Wednesday, April 12, 2006

New Grounds For Impeachment Surface: Bush Buried Secret Fact-Finding Report ("They Weren't Mobile WMD Labs")

Then Bush went in front of the American people and declared "We have found the weapons of mass destruction."
50 days after the fall of Baghdad, President Bush proclaimed a fresh victory for his administration in Iraq: Two small trailers captured by U.S. troops had turned out to be long-sought mobile “biological laboratories.” He declared, “We have found the weapons of mass destruction.”

The claim, repeated by top administration officials for months afterward, was hailed at the time as a vindication of the decision to go to war. But even as Bush spoke, U.S. intelligence officials possessed powerful evidence that it was not true.

A secret fact-finding mission to Iraq – not made public until now – had already concluded that the trailers had nothing to do with biological weapons. Leaders of the Pentagon-sponsored mission transmitted their unanimous findings to Washington in a field report on May 27, 2003, two days before the president’s statement.

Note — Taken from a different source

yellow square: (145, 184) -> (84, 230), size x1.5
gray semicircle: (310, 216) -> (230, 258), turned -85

Back when the number of dead Coalition soldiers was only 208, and thousands of innocent Iraqi men, women and children were still alive.



The story of the mobile biological weapons' labs came from a 'delusional' alcoholic Iraqi exile, self-proclaimed chemical engineer, code name Curveball, the cousin of an aide to Ahmed Chalabi. Curveball had been discredited years earlier, before the start of the war in March '03, before 9/11/01, before even Bush got into the White House. However,
...[the story] was central to an October 2002 National Intelligence Estimate that concluded Iraq 'has' biological weapons, and was widely used by President Bush and Dick Cheney to make their case for war.

[...]

It now appears there were problems with Curveball from the start, but the intelligence community was willing to believe him 'because the tales he told were consistent with what they already believed.'

In May 2000 doubts about his credibility surfaced when he was examined for signs that he had been exposed to biological agents. While the results were inconclusive, a US official was surprised to find Curveball had a hangover and said he 'might be an alcoholic.' By early 2001, the Germans were having doubts of their own, telling the CIA their spy was 'out of control'.

But warnings were dismissed. Intelligence analysts who voiced concern were 'forced to leave' the unit mainly responsible for analysing his claims, the commission found. At every turn analysts were blocked by spy chiefs and their warning never passed on to policy-makers.

[...]

In the aftermath of the US-led invasion, Iraqis whom Curveball claimed were co-workers in Saddam's alleged biological weapons programme did not know who he was. He claimed he'd witnessed a deadly biological weapons accident when he was not even in Iraq when it was meant to have happened. After September 2001, his claims were given greater credibility despite the fact that he was not in Iraq at the time he claimed to have taken part in illicit weapons work.

Because Bush was determined to invade Iraq, and there was nothing to justify an illegal, preemptive war.

Impeachment is the least of Bush's worries; this is a war crime.